Treaty will enshrine an outdated growth model that does not value social or environmental capital
Thursday 19th March 2015, Dublin.
The Green Party has today reacted against the position the Irish Government are taking on TTIP. Minister Dara Murphy’s assertion in Brussels today that huge financial gains were possible for Ireland do not stand up to rigorous investigation.
Eamon Ryan said: “In supporting TTIP in its current form the Government are promoting an economic growth model that ignores the value of social and environmental capital. Their refusal to listen to the legitimate concerns that are being are being raised about the agreement is highly disappointing. Furthermore, it is shocking that the Labour Party are prepared to gamble with hard-won employment rights in order to further pad the bank balances of the world’s biggest companies, and it only goes to show how far they have drifted from their founding principles.
“Even the figures cited by Dara Murphy to support their position are highly questionable. Several studies into TTIP have warned that the potential gains from introducing it would be marginal at best, and would likely destroy hundreds of thousands of European jobs in the process. This is a deal designed for and by global corporations, with no significant benefits for the ordinary Irish person.
“The Investor State dispute Settlement (ISDS) provisions in particular are a surrender of Irish sovereignty to corporate interests. They threaten us with lower food standards, fracking in rural Ireland, and intervention by multinational corporations in our health and education sectors.
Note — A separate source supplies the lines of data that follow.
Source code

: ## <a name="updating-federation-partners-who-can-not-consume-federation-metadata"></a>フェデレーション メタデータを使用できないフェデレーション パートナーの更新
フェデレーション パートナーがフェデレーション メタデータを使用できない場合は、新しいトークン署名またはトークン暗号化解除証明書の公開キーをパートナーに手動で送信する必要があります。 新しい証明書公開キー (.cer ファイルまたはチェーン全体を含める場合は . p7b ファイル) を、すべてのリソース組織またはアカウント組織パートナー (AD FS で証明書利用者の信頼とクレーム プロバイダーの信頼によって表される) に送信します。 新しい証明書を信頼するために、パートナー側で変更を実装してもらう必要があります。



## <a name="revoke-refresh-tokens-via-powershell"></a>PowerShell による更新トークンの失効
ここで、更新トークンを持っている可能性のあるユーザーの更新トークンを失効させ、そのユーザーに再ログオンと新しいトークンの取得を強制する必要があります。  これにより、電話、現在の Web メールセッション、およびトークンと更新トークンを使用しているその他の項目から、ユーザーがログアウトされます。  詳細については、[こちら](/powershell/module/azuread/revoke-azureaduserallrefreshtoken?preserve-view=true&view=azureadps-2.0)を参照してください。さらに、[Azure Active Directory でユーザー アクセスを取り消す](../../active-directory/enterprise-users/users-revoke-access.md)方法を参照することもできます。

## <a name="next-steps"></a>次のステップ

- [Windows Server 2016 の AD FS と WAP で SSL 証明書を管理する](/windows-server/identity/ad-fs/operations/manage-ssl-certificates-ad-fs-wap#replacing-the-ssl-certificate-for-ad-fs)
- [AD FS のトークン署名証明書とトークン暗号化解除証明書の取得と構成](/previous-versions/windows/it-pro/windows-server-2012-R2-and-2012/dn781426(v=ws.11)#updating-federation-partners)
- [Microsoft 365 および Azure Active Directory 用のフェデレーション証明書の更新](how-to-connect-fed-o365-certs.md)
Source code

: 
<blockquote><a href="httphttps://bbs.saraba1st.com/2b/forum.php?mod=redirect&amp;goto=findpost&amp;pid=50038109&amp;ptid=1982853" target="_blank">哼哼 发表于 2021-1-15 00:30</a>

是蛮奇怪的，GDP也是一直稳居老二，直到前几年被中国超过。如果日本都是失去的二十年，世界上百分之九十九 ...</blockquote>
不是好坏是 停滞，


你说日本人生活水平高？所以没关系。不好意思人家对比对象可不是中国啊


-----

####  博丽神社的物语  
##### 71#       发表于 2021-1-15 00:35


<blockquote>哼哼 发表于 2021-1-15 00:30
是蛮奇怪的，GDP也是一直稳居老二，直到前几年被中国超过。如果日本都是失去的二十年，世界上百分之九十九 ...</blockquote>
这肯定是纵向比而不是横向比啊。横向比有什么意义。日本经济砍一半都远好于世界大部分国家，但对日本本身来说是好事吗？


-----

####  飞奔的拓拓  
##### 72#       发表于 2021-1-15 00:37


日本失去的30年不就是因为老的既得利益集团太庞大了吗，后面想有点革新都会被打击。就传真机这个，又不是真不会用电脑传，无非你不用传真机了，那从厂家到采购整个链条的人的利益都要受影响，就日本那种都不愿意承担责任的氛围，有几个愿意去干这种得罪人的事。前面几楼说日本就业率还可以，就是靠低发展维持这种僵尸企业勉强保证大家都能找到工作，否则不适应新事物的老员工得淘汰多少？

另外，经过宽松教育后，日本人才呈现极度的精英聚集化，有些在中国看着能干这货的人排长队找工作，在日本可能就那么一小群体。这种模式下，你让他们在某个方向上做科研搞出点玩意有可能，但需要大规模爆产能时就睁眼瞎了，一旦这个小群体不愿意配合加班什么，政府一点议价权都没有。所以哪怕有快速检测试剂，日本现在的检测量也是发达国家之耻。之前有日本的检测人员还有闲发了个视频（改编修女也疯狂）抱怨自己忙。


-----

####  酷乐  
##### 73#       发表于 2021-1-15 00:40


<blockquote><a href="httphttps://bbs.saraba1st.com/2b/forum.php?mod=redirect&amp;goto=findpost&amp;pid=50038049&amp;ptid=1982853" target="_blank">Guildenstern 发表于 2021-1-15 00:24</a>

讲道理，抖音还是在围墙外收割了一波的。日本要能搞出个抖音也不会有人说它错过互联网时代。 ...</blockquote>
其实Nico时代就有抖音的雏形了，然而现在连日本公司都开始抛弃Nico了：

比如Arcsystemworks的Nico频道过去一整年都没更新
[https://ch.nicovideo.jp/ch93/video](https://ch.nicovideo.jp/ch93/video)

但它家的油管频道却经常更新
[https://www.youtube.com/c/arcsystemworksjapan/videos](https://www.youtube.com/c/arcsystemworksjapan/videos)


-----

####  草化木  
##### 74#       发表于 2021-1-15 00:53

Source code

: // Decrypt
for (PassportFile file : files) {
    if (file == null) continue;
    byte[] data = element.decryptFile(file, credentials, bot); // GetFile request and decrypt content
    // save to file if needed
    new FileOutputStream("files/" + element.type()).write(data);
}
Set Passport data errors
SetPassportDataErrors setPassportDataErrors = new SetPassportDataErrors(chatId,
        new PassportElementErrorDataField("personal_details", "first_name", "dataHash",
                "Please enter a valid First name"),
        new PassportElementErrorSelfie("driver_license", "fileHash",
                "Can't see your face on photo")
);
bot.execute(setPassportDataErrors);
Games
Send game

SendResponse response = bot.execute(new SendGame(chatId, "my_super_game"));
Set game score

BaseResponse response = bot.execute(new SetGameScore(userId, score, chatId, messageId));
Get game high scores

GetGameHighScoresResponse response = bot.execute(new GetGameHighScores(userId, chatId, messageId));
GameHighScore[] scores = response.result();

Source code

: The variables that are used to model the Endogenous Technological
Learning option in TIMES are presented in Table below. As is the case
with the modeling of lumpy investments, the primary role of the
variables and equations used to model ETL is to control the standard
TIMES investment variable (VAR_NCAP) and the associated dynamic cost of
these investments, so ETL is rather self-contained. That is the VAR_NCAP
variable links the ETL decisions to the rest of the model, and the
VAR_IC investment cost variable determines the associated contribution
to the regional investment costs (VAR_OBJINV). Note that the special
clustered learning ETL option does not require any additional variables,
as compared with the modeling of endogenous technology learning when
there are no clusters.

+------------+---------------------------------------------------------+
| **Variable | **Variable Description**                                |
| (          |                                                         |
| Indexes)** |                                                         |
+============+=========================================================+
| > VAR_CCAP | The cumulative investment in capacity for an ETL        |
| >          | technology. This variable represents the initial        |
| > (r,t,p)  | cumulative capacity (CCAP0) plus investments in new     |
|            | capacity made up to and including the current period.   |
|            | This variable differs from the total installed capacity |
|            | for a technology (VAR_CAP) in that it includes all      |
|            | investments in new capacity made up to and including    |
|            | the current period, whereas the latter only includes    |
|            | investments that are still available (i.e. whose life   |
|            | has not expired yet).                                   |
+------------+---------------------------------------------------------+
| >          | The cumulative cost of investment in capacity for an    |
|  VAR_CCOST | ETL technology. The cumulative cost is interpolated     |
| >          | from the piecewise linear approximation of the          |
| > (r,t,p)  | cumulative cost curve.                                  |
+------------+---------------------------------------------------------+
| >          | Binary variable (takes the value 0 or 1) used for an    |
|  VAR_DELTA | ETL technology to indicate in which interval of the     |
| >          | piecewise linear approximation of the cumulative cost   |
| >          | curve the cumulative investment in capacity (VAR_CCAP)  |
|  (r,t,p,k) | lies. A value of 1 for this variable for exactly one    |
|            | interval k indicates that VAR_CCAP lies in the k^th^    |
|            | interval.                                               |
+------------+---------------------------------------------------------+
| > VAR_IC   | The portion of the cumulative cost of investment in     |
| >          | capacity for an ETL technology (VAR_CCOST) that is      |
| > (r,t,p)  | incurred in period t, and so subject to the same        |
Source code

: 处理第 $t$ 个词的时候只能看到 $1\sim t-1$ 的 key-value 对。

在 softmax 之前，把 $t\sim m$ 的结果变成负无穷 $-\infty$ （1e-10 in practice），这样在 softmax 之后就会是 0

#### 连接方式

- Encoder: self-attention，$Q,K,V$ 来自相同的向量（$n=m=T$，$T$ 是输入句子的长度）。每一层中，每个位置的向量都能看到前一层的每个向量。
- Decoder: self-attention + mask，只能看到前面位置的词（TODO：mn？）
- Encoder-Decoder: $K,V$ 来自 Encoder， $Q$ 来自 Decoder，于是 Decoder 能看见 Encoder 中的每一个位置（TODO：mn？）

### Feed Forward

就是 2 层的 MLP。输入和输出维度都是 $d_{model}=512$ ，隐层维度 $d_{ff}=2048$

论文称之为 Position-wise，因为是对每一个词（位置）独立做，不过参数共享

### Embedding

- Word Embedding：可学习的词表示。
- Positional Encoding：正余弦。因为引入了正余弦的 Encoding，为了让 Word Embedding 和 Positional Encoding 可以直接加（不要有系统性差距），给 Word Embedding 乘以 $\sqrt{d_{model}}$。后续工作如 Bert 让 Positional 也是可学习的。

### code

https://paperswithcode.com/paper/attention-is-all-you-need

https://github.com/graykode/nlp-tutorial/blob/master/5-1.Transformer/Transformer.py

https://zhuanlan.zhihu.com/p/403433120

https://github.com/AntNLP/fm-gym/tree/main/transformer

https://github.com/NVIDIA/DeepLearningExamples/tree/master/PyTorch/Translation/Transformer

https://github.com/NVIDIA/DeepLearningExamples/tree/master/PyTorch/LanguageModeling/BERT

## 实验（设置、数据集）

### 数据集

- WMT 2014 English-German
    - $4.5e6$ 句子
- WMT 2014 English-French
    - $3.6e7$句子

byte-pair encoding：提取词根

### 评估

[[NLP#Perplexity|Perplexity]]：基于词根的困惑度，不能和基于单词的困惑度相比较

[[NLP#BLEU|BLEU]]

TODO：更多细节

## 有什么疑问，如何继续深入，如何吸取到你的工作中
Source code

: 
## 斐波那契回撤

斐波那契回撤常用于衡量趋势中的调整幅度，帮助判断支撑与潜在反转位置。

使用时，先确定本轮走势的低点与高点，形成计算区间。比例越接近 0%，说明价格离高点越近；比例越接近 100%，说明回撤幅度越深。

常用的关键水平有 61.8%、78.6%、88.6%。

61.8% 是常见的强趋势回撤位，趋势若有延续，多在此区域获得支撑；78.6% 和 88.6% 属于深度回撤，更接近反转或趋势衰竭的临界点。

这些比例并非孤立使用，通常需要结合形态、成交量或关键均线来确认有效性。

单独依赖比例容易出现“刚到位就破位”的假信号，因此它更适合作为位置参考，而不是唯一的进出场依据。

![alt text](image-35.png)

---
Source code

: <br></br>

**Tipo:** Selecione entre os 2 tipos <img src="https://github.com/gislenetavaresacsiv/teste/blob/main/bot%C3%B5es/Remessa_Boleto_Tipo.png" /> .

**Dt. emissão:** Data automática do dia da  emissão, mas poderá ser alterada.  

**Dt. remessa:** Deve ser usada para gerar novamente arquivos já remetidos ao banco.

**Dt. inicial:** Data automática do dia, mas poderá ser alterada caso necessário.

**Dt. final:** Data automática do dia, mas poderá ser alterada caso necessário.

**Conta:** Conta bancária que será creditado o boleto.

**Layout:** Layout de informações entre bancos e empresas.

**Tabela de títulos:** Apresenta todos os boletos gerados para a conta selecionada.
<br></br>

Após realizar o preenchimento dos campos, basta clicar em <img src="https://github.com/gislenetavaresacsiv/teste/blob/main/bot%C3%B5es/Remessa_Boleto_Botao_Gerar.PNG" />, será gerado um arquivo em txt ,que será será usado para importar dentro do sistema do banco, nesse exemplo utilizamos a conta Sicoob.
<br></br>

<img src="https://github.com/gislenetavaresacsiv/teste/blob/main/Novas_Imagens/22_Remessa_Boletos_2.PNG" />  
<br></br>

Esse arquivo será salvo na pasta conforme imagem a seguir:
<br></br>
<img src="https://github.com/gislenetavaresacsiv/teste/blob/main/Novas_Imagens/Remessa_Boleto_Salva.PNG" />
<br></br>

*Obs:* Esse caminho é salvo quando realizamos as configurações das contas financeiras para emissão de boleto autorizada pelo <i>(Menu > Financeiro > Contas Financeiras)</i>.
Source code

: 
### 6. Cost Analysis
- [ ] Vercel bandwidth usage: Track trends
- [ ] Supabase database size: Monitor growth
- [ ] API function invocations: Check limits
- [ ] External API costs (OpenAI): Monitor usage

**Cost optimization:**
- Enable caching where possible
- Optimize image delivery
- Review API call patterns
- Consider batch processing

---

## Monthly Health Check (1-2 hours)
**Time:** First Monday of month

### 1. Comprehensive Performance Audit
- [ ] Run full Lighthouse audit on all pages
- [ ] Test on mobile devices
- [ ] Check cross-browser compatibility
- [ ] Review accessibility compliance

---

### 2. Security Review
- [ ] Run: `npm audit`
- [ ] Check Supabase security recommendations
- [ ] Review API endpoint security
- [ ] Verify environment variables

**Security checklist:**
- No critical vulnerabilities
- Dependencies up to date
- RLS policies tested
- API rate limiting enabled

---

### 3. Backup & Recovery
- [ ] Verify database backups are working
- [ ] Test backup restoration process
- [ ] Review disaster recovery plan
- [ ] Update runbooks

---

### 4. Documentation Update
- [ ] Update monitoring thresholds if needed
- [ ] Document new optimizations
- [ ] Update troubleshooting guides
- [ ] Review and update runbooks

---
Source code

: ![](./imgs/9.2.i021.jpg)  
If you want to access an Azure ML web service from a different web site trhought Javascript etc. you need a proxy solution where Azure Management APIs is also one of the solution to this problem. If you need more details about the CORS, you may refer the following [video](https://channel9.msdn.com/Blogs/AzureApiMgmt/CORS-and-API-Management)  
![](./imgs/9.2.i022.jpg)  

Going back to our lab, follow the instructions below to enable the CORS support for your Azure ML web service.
“The Irish Government have so far ignored the petition signed by one million Europeans opposing passage of TTIP in its current form. It was an unprecedented show of people power in the face of a treaty that has been negotiated almost entirely in secret.”
The UK Green party MEP Molly Cato, who has access to the TTIP negotiating documents,said: “What we do know is that 92% of those involved in the consultations have been corporate lobbyists. Of the 560 lobby encounters that the commission had, 520 were with business lobbyists and only 26 (4.6%) were with public interest groups. This means that, for every encounter with a trade union or consumer group, there were 20 with companies and industry federations.”
Ryan continued: “What Europe needs is an entirely new model of economic development. TTIP couldn’t be further from that goal. It is a dangerous precedent that will empower corporations to dismantle European social and environmental safeguards, and the Irish Government need to step back from cheerleading its further progression.”